EXERCISE PASSAGE:
Sensationalising court proceedings may be unfair

Just a few weeks ago The Irish Times and other newspapers benefited from a Supreme Court judgment awarding them costs in a controversial…

Just a few weeks ago The Irish Times and other newspapers benefited from a Supreme Court judgment awarding them costs in a controversial case in which they had successfully asserted their constitutional right to report certain court proceedings, despite the ruling of the presiding judge.

Nobody who followed that case could have been under any illusion that an important precedent had been established in defence of the freedom of the press.

Ironically, this news was bracketed by the controversy surrounding the case of Nora Wall, whose conviction on a rape charge was quashed after a trial which had been extensively - indeed, sensationally - reported in all the media. There can have been few occasions in the past few decades in which the public mind-set, created in large part by those media reports and confirmed by the jury verdict and the trial judge's comments, has been so directly challenged.

CHECK YOUR UNDERSTANDING:
1. List the things that, according to the article on reporting court proceedings, created or confirmed the public mind-set.
2. Using the article on reporting court proceedings, state whether each statement agrees with it, answering yes or no and quoting the deciding words: (a) The newspapers were awarded costs by the Supreme Court. (b) Nora Wall's conviction was upheld. (c) Nora Wall's trial received only brief media coverage.
3. Duplicate the stretch of the article on reporting court proceedings from "Ironically, this news" through "so directly challenged.".

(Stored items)

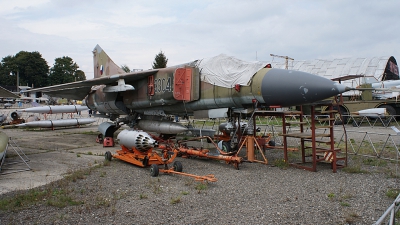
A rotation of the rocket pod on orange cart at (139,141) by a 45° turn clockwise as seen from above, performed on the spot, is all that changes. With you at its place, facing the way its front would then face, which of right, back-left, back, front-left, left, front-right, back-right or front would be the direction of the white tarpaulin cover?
left

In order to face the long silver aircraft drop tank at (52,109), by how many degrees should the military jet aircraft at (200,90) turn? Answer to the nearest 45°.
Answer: approximately 180°

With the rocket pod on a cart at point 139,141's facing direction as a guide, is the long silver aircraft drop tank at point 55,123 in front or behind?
behind

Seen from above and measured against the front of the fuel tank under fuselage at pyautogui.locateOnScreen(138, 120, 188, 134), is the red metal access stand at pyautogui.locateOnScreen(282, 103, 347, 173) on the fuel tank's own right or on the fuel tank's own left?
on the fuel tank's own right

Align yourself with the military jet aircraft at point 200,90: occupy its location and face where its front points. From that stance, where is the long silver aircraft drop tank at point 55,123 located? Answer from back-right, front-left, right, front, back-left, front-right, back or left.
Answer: back

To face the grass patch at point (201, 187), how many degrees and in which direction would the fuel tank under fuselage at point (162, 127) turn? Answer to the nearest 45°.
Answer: approximately 90° to its right

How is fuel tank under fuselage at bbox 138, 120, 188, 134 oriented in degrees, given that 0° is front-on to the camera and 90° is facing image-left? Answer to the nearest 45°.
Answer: approximately 270°

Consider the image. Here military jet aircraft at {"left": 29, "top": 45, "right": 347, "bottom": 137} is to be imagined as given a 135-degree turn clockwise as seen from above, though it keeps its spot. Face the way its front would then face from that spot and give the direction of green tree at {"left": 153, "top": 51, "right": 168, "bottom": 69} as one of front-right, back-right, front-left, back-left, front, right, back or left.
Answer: right

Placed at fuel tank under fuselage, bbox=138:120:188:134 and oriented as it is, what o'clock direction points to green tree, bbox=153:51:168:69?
The green tree is roughly at 9 o'clock from the fuel tank under fuselage.

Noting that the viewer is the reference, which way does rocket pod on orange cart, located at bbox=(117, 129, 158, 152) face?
facing the viewer and to the right of the viewer
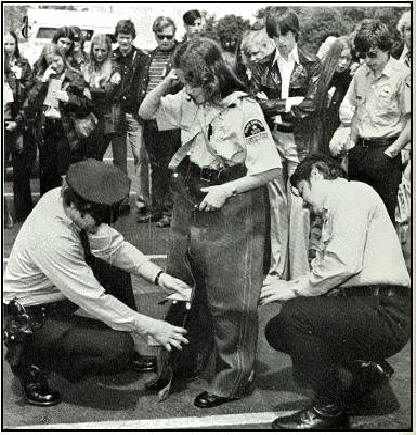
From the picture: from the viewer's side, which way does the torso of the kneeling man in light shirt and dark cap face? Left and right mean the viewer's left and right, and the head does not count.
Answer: facing to the right of the viewer

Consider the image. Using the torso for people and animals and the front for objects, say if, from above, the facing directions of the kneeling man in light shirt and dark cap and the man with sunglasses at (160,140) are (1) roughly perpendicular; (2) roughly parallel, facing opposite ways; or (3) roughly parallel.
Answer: roughly perpendicular

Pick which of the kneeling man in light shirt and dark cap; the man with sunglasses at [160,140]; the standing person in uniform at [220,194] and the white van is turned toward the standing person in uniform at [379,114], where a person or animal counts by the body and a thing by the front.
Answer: the kneeling man in light shirt and dark cap

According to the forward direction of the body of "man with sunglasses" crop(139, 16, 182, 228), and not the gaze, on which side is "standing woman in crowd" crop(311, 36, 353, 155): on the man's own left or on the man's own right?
on the man's own left

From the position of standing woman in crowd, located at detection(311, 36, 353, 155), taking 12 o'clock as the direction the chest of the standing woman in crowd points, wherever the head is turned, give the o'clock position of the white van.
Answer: The white van is roughly at 4 o'clock from the standing woman in crowd.

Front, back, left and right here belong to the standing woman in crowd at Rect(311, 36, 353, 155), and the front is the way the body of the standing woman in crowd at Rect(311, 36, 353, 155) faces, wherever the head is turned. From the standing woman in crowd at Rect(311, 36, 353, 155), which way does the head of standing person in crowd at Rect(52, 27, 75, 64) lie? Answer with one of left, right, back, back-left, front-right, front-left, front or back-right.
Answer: back-right

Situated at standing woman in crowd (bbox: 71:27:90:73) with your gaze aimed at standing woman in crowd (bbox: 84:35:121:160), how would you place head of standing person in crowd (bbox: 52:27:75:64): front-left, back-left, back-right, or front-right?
back-right
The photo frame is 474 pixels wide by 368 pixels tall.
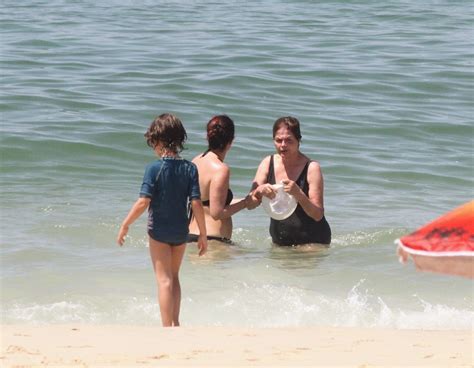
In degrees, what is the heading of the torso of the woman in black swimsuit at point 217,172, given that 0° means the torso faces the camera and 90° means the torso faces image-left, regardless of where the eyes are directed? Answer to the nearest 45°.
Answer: approximately 225°

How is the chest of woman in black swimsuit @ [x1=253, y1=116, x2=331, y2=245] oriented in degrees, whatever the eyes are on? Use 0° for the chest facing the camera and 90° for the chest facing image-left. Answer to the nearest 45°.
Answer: approximately 45°

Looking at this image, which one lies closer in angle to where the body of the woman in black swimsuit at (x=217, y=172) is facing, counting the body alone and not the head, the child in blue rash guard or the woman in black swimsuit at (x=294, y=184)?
the woman in black swimsuit

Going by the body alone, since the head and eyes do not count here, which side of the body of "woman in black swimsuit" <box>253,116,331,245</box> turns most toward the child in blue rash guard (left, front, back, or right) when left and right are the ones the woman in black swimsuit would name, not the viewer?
front

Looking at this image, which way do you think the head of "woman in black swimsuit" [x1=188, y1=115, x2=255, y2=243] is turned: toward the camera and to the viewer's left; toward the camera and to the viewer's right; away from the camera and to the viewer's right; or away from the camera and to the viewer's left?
away from the camera and to the viewer's right

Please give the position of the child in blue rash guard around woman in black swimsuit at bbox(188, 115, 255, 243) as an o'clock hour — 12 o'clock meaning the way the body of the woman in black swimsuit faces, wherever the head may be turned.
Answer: The child in blue rash guard is roughly at 5 o'clock from the woman in black swimsuit.

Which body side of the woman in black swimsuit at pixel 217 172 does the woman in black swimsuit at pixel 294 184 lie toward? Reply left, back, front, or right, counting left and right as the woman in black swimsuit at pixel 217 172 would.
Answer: front

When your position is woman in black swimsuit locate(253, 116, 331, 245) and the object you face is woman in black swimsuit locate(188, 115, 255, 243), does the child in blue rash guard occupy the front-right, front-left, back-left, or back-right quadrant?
front-left

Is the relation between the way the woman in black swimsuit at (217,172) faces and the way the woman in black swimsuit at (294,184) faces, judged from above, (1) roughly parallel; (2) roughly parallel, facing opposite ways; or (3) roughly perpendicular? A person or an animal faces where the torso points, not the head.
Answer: roughly parallel, facing opposite ways
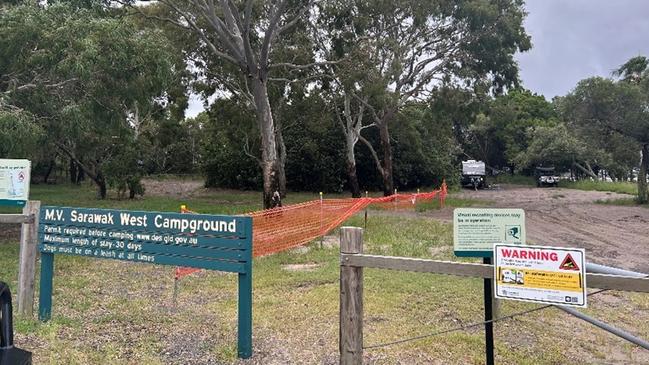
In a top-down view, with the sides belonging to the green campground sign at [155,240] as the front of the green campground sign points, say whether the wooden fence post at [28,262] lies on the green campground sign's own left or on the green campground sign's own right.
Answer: on the green campground sign's own right

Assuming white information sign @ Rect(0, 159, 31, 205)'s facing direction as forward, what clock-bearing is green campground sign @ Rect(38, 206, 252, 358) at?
The green campground sign is roughly at 11 o'clock from the white information sign.

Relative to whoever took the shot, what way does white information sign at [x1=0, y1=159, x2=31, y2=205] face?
facing the viewer

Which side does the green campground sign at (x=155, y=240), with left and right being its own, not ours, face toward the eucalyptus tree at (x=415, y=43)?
back

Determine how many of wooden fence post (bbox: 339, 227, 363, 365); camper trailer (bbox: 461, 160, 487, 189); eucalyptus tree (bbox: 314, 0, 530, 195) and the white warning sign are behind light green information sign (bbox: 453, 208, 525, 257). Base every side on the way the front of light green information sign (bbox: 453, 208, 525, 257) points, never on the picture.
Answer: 2

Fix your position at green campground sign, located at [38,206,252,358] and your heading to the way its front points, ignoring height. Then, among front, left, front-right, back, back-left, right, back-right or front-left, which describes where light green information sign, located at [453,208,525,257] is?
left

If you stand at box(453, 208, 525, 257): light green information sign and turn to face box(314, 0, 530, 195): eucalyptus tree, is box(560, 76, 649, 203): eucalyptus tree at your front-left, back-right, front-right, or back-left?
front-right

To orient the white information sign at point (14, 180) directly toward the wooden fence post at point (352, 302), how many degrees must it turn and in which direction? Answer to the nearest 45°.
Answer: approximately 45° to its left

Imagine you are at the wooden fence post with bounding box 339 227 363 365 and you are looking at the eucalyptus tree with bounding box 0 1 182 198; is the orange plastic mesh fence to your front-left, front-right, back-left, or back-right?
front-right

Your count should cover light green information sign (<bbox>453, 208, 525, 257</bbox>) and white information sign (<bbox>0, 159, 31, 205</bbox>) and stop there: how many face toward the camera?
2

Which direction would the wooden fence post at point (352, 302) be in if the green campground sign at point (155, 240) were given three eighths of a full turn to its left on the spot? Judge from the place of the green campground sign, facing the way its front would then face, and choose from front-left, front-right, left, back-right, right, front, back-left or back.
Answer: front-right
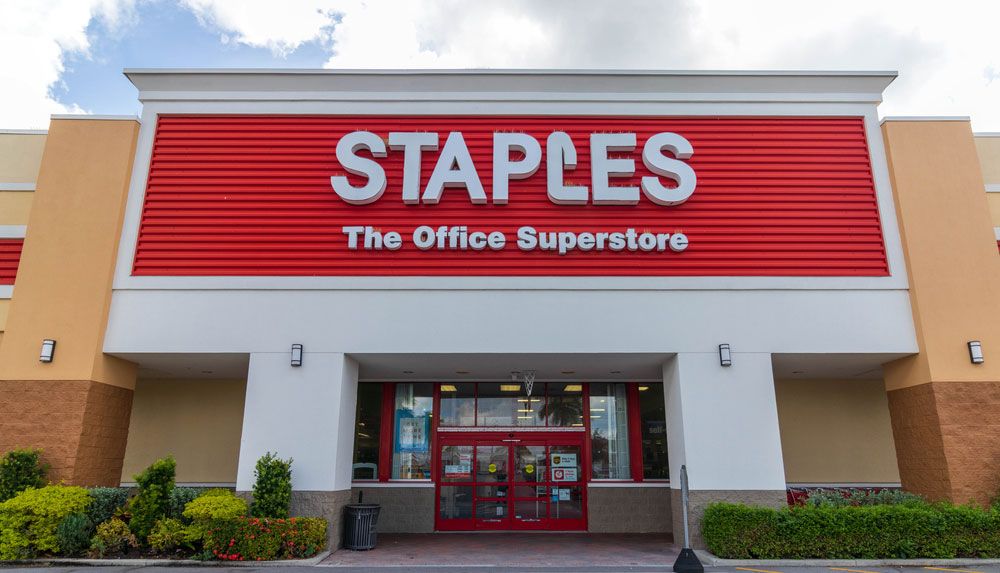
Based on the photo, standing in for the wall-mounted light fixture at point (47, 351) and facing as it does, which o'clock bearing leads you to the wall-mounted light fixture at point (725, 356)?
the wall-mounted light fixture at point (725, 356) is roughly at 10 o'clock from the wall-mounted light fixture at point (47, 351).

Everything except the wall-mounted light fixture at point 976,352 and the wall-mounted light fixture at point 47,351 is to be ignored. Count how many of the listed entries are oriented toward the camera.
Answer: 2

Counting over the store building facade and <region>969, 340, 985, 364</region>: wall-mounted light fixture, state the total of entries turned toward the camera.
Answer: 2

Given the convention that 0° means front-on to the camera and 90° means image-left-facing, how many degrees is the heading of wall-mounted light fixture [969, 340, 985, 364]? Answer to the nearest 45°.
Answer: approximately 0°

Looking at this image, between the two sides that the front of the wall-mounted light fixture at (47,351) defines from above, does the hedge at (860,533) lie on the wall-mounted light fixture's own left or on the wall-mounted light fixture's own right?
on the wall-mounted light fixture's own left

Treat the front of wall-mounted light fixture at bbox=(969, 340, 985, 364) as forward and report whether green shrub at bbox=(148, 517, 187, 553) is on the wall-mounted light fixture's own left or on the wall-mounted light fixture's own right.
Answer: on the wall-mounted light fixture's own right

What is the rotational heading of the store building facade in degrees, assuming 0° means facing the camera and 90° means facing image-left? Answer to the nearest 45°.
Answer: approximately 0°
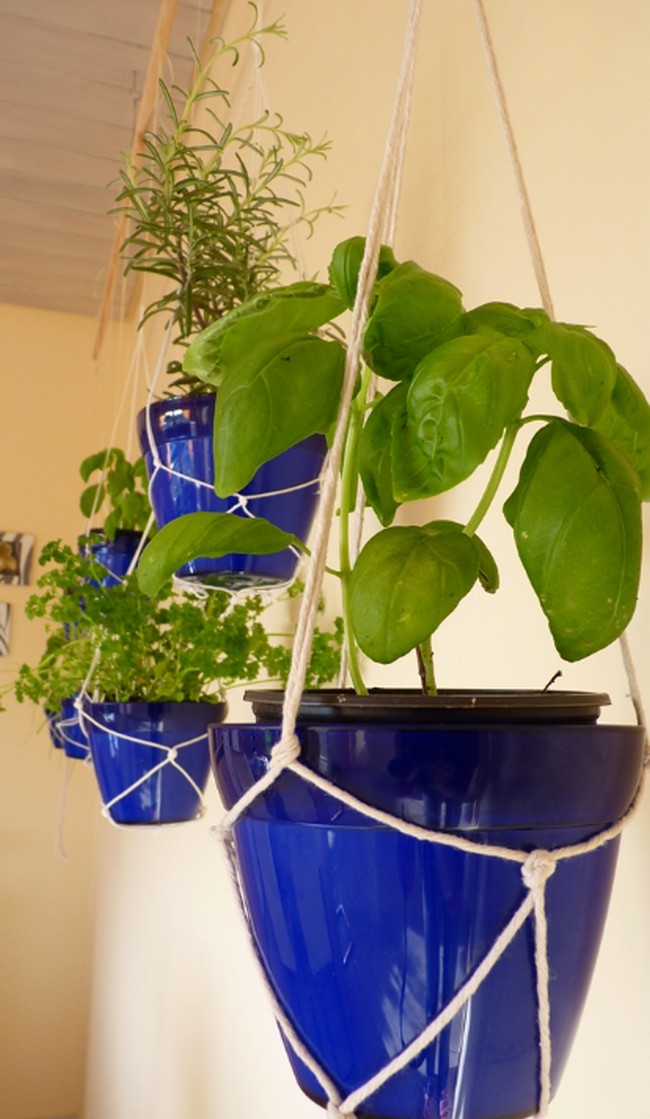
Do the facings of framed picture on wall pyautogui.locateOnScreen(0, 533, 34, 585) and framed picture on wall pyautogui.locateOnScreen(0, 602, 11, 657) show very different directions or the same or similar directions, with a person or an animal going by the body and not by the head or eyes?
same or similar directions

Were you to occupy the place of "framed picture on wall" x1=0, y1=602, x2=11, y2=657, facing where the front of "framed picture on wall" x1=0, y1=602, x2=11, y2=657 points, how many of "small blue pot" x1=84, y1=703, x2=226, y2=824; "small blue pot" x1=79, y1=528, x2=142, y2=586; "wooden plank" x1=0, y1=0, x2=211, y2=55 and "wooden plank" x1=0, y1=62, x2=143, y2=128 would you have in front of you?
4

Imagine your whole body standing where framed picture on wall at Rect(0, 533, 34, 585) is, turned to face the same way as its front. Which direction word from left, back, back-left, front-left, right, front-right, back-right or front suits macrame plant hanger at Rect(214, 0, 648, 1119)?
front

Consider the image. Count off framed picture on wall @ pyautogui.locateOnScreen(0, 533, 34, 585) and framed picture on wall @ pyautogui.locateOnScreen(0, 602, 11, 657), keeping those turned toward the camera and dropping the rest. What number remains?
2

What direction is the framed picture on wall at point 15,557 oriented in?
toward the camera

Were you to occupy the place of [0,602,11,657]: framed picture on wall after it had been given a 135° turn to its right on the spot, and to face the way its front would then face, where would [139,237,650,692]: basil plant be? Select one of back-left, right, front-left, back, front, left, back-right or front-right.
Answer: back-left

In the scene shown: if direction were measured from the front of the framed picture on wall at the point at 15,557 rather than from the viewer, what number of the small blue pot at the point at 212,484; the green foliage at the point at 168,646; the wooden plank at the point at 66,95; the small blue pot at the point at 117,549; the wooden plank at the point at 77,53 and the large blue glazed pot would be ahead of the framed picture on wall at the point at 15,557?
6

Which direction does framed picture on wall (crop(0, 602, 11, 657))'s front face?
toward the camera

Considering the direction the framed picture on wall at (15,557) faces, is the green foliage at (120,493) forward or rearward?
forward
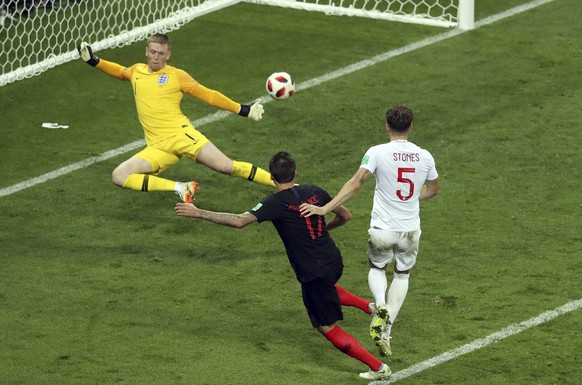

TASK RESPONSES:
1.
- media reports
- the jury verdict
- the trial judge's comments

2.
(a) Yes: "a Supreme Court judgment awarding them costs"
(b) No: "whose conviction on a rape charge was quashed"
(c) No: "extensively - indeed, sensationally - reported in all the media"

3.
Ironically, this news was bracketed by the controversy surrounding the case of Nora Wall, whose conviction on a rape charge was quashed after a trial which had been extensively - indeed, sensationally - reported in all the media. There can have been few occasions in the past few decades in which the public mind-set, created in large part by those media reports and confirmed by the jury verdict and the trial judge's comments, has been so directly challenged.